Se o cenário apresentar perigo, comunique isso de forma clara. Quanto maior o risco, mais evidente ele deve ser. Jogadores precisam entender quando estão pisando em território perigoso.
Armadilhas não precisam ser "pegadinhas". Coloque-as à vista, permitindo que os jogadores as percebam e tentem lidar com elas. Isso cria tensão e estimula criatividade, ao invés de frustração.
Ofereça sempre caminhos alternativos e oportunidades para resolver os desafios. Os jogadores devem sentir que estão explorando e interagindo com o mundo, não apenas cumprindo um roteiro fechado.
Ofereça constantemente aos jogadores momentos de decisão com opções interessantes. Boas escolhas – mesmo que difíceis – alimentam o ritmo da aventura e tornam o jogo memorável.
Quando os jogadores estiverem vagos ou indecisos, use perguntas simples e diretas como: “Vocês escolhem A ou B?” Isso ajuda a manter o foco e movimenta a narrativa sem travar o ritmo.
Inclua todos os jogadores no processo de tomada de decisão. Mesmo os mais quietos devem ter espaço para se expressar. Quanto mais participativa for a escolha, mais o grupo estará envolvido. E lembre-se: decisões devem sempre gerar consequências reais.
Todo tesouro deve ter uma história. Ele pode estar ligado ao local onde foi encontrado, aos seus antigos donos ou ao motivo de ser tão cobiçado. Um objeto valioso carrega contexto.
Tesouros costumam ser valiosos, pesados e nem sempre úteis de forma direta. Às vezes seu valor está no prestígio, não na função prática.
Relíquias são diferentes. São itens raros, úteis e frequentemente poderosos – por isso mesmo, são muito desejados por aliados e inimigos. Elas movem a história.
Use tesouros como ganchos para aventuras. Eles podem atrair os personagens para regiões perigosas, guardadas por inimigos formidáveis, ou conectá-los a tramas maiores dentro do mundo.

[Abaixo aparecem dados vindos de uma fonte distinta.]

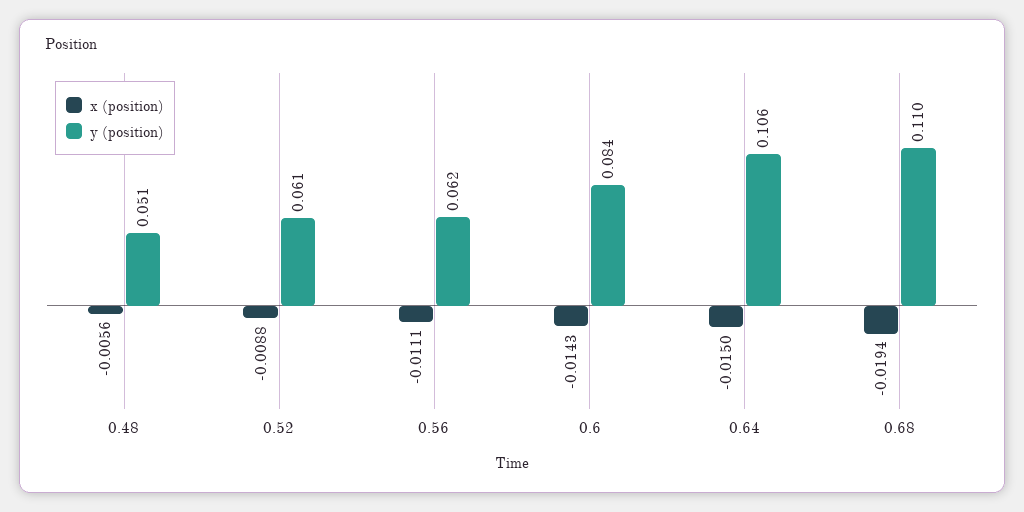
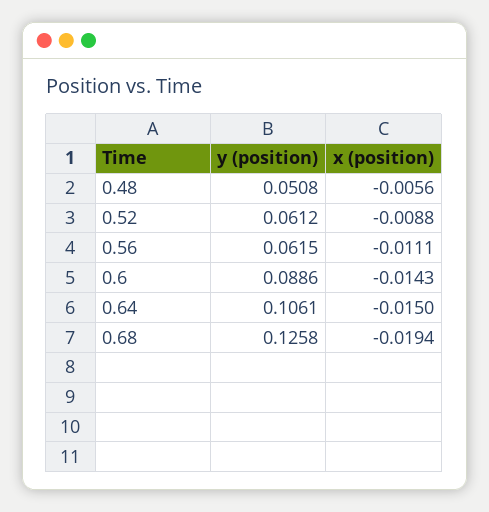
y (position), 0.6: 0.084 -> 0.0886
y (position), 0.68: 0.11 -> 0.1258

Em momentos de incerteza – como clima, encontros inesperados ou desdobramentos vagos – você pode usar um sistema simples de sorte: o Dado do Destino.
Basta rolar 1d10. Resultados entre 7 e 10 indicam algo positivo ou favorável aos jogadores. Já resultados entre 1 e 6 sinalizam contratempos, azar ou novos desafios.
Você também pode adaptar os efeitos intermediários conforme a situação. O importante é usar essa ferramenta para trazer surpresa e fluidez sem perder o controle narrativo.
Ser mestre de RPG vai muito além de conhecer regras e conduzir uma narrativa. Trata-se de equilibrar criatividade, organização, empatia e improviso para criar experiências memoráveis com o grupo. O mestre é responsável por manter a mesa engajada, justa e divertida, adaptando-se ao perfil dos jogadores e oferecendo oportunidades significativas dentro do universo criado.
Ao compreender os princípios de preparação, narrativa, perigo, escolha e recompensa, o mestre transforma sessões comuns em jornadas inesquecíveis. Por fim, é fundamental lembrar: o mestre não está contra os jogadores — ele está ao lado deles, ajudando-os a se tornarem heróis em histórias únicas. Confiança, equilíbrio e dedicação são os verdadeiros pilares de uma boa mesa de RPG.